First up were fresh made sushi and sashimi platters partiers could pick and choose pieces from, featuring some of RM’s signature rolls, including a roll based around wagyu beef tataki (how decadent!), assorted nigiri, and some of the best tuna sashimi I’ve ever had.
Next were RM’s take on lobster rolls, here being thick chunks of lobster meat mixed with house made mayo stuffed into buttery Texas toast slices and topped with lemon zest, and pistachio crusted kampachi, cut so thin it was translucent. The kamapchi was served just barely seared if not raw, topped with radish slices and filled with just enough stuffing on the inside to make for an elegant bite.
I had several of salmon tataki spoons, chunks of raw salmon topped with salmon roe in a slightly lemony sauce, and the taro shell scallop tacos, which I liked so much I suffered through the avocado cream on top instead of scraping it off (not an avocado person).
However, the highlight of the food for the night for me had to be their crab cakes. A minuscule version of what I assume they serve in house, it was full of crab, perfectly fried, and topped with a just enough heat chipotle cream. I told the food server he could just bring them directly to me, and he laughed, returning with several more.
Desserts for the evening were panna cotta (which is essentially cream jello. No, seriously) and a very fudge-y brownie with house-made whipped cream and a strawberry coulis. I wish so bad the brownie had more of the coulis; would have helped cut down on the richness of the brownie. The panna cotta was passable, but I haven’t had enough in general to be super judgmental of it.
Drinks for the evening were an unlimited, if not highly selective affair.

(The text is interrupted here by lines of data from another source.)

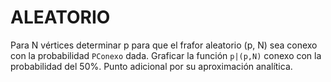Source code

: # ALEATORIO

Para N vértices determinar p para que el frafor aleatorio (p, N) sea conexo con la probabilidad `PConexo` dada. Graficar la función `p|(p,N)` conexo con la probabilidad del 50%. Punto adicional por su aproximación analítica.
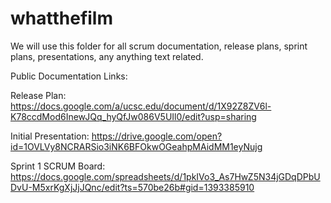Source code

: # whatthefilm

We will use this folder for all scrum documentation, release plans, sprint plans, presentations, any anything text related.

Public Documentation Links:

Release Plan: 
https://docs.google.com/a/ucsc.edu/document/d/1X92Z8ZV6l-K78ccdMod6InewJQq_hyQfJw086V5UIl0/edit?usp=sharing

Initial Presentation:
https://drive.google.com/open?id=1OVLVy8NCRARSio3iNK6BFOkwOGeahpMAidMM1eyNujg

Sprint 1 SCRUM Board:
https://docs.google.com/spreadsheets/d/1pkIVo3_As7HwZ5N34jGDqDPbUDvU-M5xrKgXjJjJQnc/edit?ts=570be26b#gid=1393385910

In addition to a red wine, a white wine, and several beers (I was told the one I had was made locally, but by who I do not know), some specially cocktails were made for the event.
The Red Moonen was an interesting mix of tangy and spicy, reminiscent of Mexican and Asian flavors, except icy cold. I rather enjoyed it, and had several. The other, the Fair Conquistador, should have been wonderful. Strong on rum, coffee, and tropical flavors, it should have been delicious. Alas, neither myself nor some folks sitting near me could finish it. Such a shame.
Overall, it was a wonderful event, with quite delicious food, magnificent service, and an excuse to watch a TV cooking show. If another such event were held at that price point again, I’d happily go. If you find yourself around the Mandalay Bay and want to spend some money, RM Seafood’s a good place to spend it.